Covid-19 slashes GDP by 22% as data shows UK economy is more than a fifth smaller than end of 2019
The UK is in its "largest recession on record", the Office for National Statistics (ONS) has said, after GDP figures released on Wednesday (12 August) showed a record 20.4% contraction in Q2.
The data follows a more modest decline of 2.2% in Q1, leaving the UK economy more than a fifth - 22.1% - smaller than it was at the end of 2019.
The ONS said the fall in GDP reflected "the ongoing public health restrictions and forms of voluntary social distancing that have been put in place in response to the coronavirus (Covid-19) pandemic".
The decline in Q2 was driven, the government department explained, by a 20% fall in output in April, which was the biggest monthly drop on record and reflected widespread declines in output across the services, production and construction industries.

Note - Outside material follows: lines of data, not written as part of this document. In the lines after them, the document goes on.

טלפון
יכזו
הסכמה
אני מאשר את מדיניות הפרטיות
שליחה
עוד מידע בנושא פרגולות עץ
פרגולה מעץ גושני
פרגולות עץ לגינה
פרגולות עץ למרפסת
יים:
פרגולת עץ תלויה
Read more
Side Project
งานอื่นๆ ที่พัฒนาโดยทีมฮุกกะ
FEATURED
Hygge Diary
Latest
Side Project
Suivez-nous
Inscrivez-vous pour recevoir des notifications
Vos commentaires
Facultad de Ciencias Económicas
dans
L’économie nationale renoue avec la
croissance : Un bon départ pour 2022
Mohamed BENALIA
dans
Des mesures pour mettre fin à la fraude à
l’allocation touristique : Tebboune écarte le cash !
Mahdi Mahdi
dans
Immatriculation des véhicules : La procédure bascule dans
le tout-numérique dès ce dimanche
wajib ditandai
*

The phased re-opening of many businesses, including non-essential shops and restaurants, through May to June allowed a partial economic bounce, with June's GDP reading seeing an increase of 8.7%.
Portfolio manager at Quilter Investors Hinesh Patel said the figures made it "clear further stimulus is going to be required". With the UK economy relying heavily on the services sector and consumer consumption, the Government must "get people consuming as much as they can".

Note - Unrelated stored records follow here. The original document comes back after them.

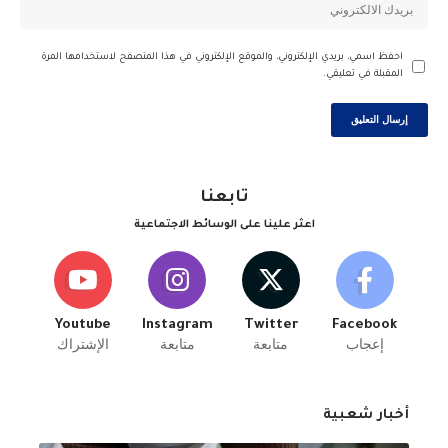
احفظ اسمي، بريدي الإلكتروني، والموقع الإلكتروني في هذا المتصفح لاستخدامها المرة
المقبلة في تعليقي.
تابعنا
اعثر علينا على الوسائط الاجتماعية
Youtube
Instagram
Twitter
Facebook
إعجاب
متابعة
متابعة
الإشتراك
أخبار شعبية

Patel added: "While the overall picture is shocking, the Bank of England has left itself room to act from a monetary perspective. This shifts eyes onto Rishi Sunak to see if his innovations can be successful. The Eat Out to Help Out scheme appears to have gotten off to a good start, and it is this more targeted stimuli that other industries will be craving. The UK public loves a deal, so this scheme may provide a template for future targeted stimulus. The house builders in particular will be watching it closely, particularly given the proposed relaxation in planning laws."